## CONSIGNA DE TRABAJO A
Según el texto sobre el decomiso de metanfetamina en Durango, ¿en qué poblado estaban los dos laboratorios clandestinos?
## CONSIGNA DE TRABAJO B
Prolonga el texto sobre el decomiso de metanfetamina en Durango a partir de su última oración.

## FRAGMENTO DEL TEXTO
+++

En un operativo que resuena como un eco de las batallas interminables contra el narcotráfico, las fuerzas armadas mexicanas han asestado un golpe significativo al decomisar 21 toneladas de metanfetamina en el estado de Durango. Este hallazgo, realizado en dos laboratorios clandestinos ubicados en el remoto poblado de Carricitos, no solo representa una victoria táctica, sino que también subraya las complejidades políticas y de seguridad que definen la estrategia nacional contra el crimen organizado. Vinculado directamente a la célula criminal conocida como «Los Mayos», una facción derivada del Cártel de Sinaloa, el decomiso ilustra cómo los grupos delictivos continúan adaptándose y expandiendo sus operaciones en regiones montañosas y de difícil acceso, donde la presencia estatal a menudo es limitada.

El operativo, coordinado por la Secretaría de Marina, en conjunto con la Fiscalía General de la República, la Secretaría de la Defensa Nacional, la Guardia Nacional y la Secretaría de Seguridad y Protección Ciudadana, involucró reconocimientos terrestres que llevaron al descubrimiento de estos centros de producción. Además de la metanfetamina, se incautaron miles de litros de precursores químicos esenciales para su elaboración, como ácido clorhídrico, tolueno y fenil-2-propanona, junto con sustancias altamente tóxicas como cianuro de sodio. Esta incautación no es un evento aislado; se estima que ha infligido una pérdida económica superior a los 6 mil millones de pesos al crimen organizado, al tiempo que ha impedido la circulación de aproximadamente 525 millones de dosis potenciales en el mercado ilegal. Tales cifras no solo cuantifican el volumen del problema, sino que también destacan el impacto humano: cada tonelada representa vidas destrozadas por la adicción y la violencia asociada.

+++

## DATOS MOSTRADOS

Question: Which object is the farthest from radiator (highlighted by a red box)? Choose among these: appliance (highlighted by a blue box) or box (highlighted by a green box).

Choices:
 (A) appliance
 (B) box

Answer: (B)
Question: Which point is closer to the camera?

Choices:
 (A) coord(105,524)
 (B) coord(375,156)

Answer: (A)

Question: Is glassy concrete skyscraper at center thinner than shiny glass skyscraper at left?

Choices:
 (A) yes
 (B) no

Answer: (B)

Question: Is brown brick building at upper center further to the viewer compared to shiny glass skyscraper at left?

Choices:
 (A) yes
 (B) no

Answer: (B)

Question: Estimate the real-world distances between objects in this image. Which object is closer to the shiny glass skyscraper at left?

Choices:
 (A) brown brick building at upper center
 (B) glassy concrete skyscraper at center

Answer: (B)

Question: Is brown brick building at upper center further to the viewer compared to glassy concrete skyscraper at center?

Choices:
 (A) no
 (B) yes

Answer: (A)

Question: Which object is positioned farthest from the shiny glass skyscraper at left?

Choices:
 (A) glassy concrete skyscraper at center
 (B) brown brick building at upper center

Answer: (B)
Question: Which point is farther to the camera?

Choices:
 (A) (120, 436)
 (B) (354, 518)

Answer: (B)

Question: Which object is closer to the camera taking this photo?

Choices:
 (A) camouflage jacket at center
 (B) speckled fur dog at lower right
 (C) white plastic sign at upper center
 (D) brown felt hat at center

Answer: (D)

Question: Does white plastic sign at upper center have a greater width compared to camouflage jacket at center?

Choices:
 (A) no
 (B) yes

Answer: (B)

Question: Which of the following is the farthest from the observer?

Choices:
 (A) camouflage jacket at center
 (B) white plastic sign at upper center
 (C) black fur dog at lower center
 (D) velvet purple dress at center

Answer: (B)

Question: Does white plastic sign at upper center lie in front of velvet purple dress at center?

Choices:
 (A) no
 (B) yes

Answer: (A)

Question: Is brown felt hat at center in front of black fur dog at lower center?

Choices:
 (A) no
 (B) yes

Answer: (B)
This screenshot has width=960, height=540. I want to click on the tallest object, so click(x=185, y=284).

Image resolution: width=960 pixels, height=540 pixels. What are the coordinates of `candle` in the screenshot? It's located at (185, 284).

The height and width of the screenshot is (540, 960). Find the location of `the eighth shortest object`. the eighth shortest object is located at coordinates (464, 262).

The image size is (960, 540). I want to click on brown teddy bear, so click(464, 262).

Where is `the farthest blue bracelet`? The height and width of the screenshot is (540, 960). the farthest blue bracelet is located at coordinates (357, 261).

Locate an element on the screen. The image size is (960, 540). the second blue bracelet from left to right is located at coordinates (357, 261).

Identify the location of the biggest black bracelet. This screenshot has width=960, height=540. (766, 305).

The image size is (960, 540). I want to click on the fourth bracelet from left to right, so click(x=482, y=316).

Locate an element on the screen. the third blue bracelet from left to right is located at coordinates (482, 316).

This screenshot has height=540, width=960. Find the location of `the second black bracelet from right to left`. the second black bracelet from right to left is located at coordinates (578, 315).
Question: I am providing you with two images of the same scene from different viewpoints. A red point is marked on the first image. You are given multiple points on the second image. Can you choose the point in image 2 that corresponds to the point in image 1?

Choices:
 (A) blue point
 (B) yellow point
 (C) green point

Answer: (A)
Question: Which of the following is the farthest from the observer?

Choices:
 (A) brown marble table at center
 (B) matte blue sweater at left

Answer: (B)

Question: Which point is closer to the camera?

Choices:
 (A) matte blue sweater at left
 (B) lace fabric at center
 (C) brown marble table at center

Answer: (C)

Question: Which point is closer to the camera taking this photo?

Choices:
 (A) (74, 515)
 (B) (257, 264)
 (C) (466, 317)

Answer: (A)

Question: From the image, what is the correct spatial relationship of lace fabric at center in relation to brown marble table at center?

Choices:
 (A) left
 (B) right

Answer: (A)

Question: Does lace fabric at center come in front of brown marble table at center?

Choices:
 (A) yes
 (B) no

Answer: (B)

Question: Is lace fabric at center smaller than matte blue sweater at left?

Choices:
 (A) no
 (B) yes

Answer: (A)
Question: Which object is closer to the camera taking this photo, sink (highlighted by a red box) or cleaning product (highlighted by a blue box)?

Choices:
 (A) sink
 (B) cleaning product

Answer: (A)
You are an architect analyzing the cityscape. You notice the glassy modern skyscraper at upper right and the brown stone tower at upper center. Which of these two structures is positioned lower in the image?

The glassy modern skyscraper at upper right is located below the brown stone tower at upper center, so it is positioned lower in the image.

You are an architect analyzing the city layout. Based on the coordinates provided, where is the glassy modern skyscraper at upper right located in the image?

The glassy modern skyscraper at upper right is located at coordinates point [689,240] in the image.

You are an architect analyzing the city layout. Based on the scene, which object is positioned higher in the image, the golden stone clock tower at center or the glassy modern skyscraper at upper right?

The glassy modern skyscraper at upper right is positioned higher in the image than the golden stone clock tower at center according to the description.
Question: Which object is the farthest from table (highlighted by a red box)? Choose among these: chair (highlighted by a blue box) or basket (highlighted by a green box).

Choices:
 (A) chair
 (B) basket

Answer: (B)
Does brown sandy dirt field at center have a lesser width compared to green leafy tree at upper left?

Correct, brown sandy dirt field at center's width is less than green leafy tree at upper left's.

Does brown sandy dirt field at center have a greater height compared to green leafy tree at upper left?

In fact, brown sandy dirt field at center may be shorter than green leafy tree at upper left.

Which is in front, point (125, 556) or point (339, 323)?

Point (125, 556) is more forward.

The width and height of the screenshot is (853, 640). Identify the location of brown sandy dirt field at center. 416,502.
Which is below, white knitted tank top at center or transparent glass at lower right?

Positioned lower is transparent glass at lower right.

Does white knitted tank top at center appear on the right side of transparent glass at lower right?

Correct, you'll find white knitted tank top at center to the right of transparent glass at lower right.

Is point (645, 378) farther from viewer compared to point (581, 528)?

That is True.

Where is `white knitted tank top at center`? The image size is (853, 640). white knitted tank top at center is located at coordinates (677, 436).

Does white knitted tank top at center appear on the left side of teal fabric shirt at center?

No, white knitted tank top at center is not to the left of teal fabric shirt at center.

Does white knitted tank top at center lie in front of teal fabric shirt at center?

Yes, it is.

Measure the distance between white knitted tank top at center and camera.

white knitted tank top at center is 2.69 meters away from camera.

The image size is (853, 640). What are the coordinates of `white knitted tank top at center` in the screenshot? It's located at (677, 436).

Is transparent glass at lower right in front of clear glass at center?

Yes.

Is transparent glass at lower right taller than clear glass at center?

+++

## ESPACIO DE RESPUESTA A
En el poblado de Carricitos, en el estado de Durango.

## ESPACIO DE RESPUESTA B
Desde una perspectiva política, este decomiso llega en un momento crucial para la actual administración, que ha priorizado una estrategia de «abrazos, no balazos» enfatizando la prevención social sobre el confrontamiento directo. Sin embargo, operaciones como esta revelan la necesidad de un enfoque híbrido que combine inteligencia militar con reformas estructurales. Es la segunda mayor incautación realizada por la Marina en los últimos años, superada solo por un operativo en Sonora en febrero de 2024, lo que sugiere una intensificación en las acciones contra los laboratorios sintéticos. No obstante, el persistente dominio de facciones como «Los Mayos» —herederas del legado de líderes como Ismael Zambada— plantea interrogantes sobre la efectividad a largo plazo de estas intervenciones. ¿Son estos decomisos meros parches en un sistema corroído por la corrupción y la infiltración institucional, o marcan un punto de inflexión hacia una mayor soberanía en materia de seguridad?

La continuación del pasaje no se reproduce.